> _Activity_:
Would you give the listing again exactly as written, minus its pictures?

___ Material provided

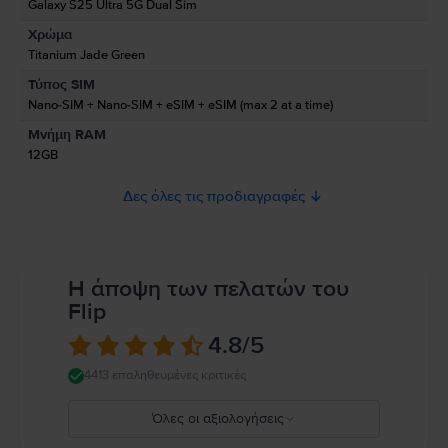
Galaxy S25 Ultra 5G Dual Sim
Χρώμα
Πληροφορίες Ασφάλειας Προϊόντος
Titanium Jade Green
Πληροφορίες σχετικά με τις προειδοποιήσεις ασφαλείας που αφορούν
Τύπος SIM
το προϊόν.
Nano-SIM + Nano-SIM + eSIM + eSIM (max 2 at a time)
Παρακαλώ διαβάστε το εγχειρίδιο.
Μνήμη RAM
12GB
Δες όλες τις προδιαγραφές
Η άποψη των πελατών του
Flip
4.8
/5
4413 επαληθευμένες κριτικές
Όλες οι αξιολογήσεις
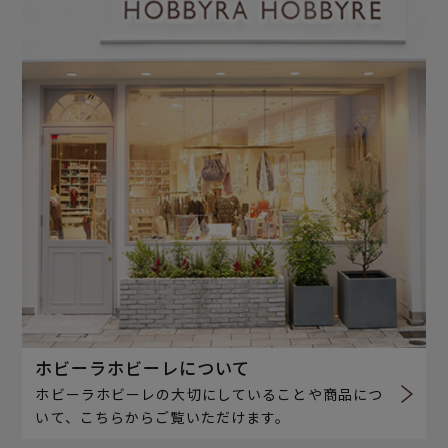
ホビーラホビーレについて
ホビーラホビーレの大切にしていることや商品につ
いて、こちらからご覧いただけます。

______

> _Worked solution_:
Galaxy S25 Ultra 5G Dual Sim
Χρώμα
Πληροφορίες Ασφάλειας Προϊόντος
Titanium Jade Green
Πληροφορίες σχετικά με τις προειδοποιήσεις ασφαλείας που αφορούν
Τύπος SIM
το προϊόν.
Nano-SIM + Nano-SIM + eSIM + eSIM (max 2 at a time)
Παρακαλώ διαβάστε το εγχειρίδιο.
Μνήμη RAM
12GB
Δες όλες τις προδιαγραφές
Η άποψη των πελατών του
Flip
4.8
/5
4413 επαληθευμένες κριτικές
Όλες οι αξιολογήσεις
ホビーラホビーレについて
ホビーラホビーレの大切にしていることや商品につ
いて、こちらからご覧いただけます。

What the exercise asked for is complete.